TASK STATEMENT - Would you pull out every line of the material that contains the string "Left"?

RAW DATA section start

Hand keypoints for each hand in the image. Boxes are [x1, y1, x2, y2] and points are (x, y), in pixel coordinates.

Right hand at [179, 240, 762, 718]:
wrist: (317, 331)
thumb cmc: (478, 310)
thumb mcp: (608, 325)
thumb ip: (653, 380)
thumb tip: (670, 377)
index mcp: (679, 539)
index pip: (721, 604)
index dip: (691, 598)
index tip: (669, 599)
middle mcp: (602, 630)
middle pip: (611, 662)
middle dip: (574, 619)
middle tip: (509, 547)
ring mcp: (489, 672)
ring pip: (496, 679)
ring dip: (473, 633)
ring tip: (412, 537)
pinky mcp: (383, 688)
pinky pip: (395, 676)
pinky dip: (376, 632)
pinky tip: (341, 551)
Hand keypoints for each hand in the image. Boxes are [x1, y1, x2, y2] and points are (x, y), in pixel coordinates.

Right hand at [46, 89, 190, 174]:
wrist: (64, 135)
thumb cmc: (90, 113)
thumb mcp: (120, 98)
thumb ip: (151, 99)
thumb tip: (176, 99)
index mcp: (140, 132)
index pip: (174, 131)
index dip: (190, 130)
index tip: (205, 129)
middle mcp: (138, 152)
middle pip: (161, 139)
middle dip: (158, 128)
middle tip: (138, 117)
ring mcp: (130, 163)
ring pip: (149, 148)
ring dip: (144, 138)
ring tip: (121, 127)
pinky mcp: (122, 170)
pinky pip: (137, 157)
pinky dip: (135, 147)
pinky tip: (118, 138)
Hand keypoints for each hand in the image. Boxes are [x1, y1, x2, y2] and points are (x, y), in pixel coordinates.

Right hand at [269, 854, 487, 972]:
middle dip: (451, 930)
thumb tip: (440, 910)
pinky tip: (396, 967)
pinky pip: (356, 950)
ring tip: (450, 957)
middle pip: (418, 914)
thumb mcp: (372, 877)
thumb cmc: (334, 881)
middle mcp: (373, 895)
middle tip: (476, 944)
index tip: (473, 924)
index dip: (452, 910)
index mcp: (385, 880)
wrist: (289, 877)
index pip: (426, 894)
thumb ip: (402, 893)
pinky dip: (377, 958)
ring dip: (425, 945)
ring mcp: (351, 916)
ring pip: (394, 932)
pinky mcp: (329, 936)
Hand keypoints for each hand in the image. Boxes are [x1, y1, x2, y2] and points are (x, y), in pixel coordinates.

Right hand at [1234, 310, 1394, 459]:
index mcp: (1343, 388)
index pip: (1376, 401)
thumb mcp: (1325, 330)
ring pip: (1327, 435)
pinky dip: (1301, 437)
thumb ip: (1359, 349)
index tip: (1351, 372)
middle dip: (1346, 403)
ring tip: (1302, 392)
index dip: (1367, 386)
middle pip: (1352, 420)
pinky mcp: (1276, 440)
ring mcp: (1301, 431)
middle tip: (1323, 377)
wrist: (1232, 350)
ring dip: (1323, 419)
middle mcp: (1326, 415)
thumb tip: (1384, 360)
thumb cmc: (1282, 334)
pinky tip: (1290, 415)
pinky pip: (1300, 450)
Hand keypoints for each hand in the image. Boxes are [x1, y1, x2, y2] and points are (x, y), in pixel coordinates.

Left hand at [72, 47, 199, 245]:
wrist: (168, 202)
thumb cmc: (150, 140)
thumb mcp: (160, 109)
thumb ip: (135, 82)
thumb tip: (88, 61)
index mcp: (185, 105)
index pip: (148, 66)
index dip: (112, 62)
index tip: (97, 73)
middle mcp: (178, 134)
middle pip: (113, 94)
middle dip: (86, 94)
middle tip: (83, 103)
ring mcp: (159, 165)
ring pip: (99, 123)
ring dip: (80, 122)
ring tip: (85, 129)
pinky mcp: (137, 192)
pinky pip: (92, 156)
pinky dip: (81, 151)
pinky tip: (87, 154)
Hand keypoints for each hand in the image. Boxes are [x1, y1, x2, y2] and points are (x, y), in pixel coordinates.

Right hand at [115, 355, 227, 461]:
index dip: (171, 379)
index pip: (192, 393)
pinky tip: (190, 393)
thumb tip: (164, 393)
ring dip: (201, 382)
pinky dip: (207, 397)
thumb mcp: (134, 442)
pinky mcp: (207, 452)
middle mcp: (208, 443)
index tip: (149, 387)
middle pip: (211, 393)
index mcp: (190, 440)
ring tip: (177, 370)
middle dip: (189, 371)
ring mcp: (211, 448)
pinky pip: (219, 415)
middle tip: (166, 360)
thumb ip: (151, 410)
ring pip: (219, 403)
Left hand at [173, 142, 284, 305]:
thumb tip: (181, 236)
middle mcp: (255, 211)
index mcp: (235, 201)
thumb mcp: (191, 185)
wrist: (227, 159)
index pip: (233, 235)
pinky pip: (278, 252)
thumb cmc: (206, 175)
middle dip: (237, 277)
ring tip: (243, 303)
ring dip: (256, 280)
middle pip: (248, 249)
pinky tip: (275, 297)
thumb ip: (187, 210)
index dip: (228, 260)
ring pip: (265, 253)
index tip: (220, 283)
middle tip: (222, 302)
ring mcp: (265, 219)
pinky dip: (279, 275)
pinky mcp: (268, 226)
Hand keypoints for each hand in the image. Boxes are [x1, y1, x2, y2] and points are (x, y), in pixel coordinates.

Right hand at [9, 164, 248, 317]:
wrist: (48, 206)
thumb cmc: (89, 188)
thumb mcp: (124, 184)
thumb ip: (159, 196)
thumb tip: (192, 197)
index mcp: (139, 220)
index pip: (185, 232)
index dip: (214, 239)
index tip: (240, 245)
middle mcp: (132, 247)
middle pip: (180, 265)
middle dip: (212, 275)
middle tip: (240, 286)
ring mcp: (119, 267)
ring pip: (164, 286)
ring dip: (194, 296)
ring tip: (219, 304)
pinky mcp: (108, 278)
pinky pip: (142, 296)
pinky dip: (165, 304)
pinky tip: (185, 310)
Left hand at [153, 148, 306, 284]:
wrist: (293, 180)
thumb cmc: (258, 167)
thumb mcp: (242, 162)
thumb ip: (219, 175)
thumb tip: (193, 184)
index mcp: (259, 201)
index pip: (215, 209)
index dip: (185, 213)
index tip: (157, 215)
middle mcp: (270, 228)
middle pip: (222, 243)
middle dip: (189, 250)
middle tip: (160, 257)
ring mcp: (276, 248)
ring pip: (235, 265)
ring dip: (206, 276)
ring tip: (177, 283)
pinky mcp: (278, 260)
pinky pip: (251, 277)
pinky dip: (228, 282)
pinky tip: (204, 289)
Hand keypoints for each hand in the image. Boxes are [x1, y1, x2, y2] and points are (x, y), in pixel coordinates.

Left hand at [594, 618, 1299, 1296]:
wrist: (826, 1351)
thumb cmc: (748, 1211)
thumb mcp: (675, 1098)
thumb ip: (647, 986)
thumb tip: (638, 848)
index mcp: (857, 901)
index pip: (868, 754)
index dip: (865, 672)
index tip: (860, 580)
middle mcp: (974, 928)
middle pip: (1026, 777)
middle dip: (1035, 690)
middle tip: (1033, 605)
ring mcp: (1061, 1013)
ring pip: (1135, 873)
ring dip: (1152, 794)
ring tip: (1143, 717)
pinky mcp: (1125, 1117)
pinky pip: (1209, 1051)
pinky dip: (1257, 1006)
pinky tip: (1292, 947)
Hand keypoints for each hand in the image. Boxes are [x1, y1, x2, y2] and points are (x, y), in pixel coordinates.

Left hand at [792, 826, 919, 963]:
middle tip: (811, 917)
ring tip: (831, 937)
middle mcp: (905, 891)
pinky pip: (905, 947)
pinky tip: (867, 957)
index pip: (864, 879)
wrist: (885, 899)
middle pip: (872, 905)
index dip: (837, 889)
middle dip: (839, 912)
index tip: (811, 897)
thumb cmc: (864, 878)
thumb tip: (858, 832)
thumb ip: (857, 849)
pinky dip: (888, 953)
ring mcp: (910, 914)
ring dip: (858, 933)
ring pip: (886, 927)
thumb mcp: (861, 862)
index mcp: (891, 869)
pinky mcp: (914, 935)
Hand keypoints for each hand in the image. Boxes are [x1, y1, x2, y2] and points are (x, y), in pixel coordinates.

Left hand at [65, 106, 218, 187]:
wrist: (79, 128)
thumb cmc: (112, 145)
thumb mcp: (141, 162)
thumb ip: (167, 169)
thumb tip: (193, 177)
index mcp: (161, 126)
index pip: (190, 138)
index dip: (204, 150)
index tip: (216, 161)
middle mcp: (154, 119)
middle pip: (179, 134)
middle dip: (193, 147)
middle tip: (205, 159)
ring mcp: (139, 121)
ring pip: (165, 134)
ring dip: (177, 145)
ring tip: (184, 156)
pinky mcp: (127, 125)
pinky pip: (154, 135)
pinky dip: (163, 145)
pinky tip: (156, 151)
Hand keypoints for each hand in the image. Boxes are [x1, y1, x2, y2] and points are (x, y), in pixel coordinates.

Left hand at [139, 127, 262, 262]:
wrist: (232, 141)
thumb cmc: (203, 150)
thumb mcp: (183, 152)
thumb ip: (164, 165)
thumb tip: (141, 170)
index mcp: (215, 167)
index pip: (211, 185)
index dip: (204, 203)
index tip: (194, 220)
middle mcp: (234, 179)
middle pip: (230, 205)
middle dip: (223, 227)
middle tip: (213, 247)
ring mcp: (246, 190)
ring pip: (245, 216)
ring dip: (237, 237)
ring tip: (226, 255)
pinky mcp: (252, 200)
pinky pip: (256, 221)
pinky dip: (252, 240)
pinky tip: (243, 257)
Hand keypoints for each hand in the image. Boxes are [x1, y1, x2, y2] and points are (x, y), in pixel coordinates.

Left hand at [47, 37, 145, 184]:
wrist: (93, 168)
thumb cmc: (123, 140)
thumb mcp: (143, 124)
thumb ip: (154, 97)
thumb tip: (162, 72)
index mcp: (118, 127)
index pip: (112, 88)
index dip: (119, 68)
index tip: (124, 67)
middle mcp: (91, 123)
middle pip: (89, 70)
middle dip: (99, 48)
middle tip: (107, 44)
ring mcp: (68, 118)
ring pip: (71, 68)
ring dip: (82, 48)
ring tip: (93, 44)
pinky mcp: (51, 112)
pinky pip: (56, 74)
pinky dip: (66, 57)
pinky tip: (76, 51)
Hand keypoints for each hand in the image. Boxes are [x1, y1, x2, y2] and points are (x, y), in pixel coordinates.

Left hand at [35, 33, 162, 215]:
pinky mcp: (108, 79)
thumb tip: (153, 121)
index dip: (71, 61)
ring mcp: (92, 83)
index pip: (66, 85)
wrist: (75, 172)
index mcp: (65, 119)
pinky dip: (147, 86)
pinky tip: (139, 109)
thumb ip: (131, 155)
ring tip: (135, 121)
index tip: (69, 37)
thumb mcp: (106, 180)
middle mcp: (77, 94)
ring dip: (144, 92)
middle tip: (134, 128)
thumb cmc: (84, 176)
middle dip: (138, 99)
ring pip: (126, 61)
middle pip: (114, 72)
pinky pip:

RAW DATA section end

SOLUTION TO THIS TASK -
Left hand at [72, 47, 199, 245]:
Left hand at [173, 142, 284, 305]:
Left hand at [153, 148, 306, 284]:
Left hand at [594, 618, 1299, 1296]:
Left hand at [792, 826, 919, 963]:
Left hand at [65, 106, 218, 187]:
Left hand at [139, 127, 262, 262]:
Left hand at [47, 37, 145, 184]:
Left hand at [35, 33, 162, 215]:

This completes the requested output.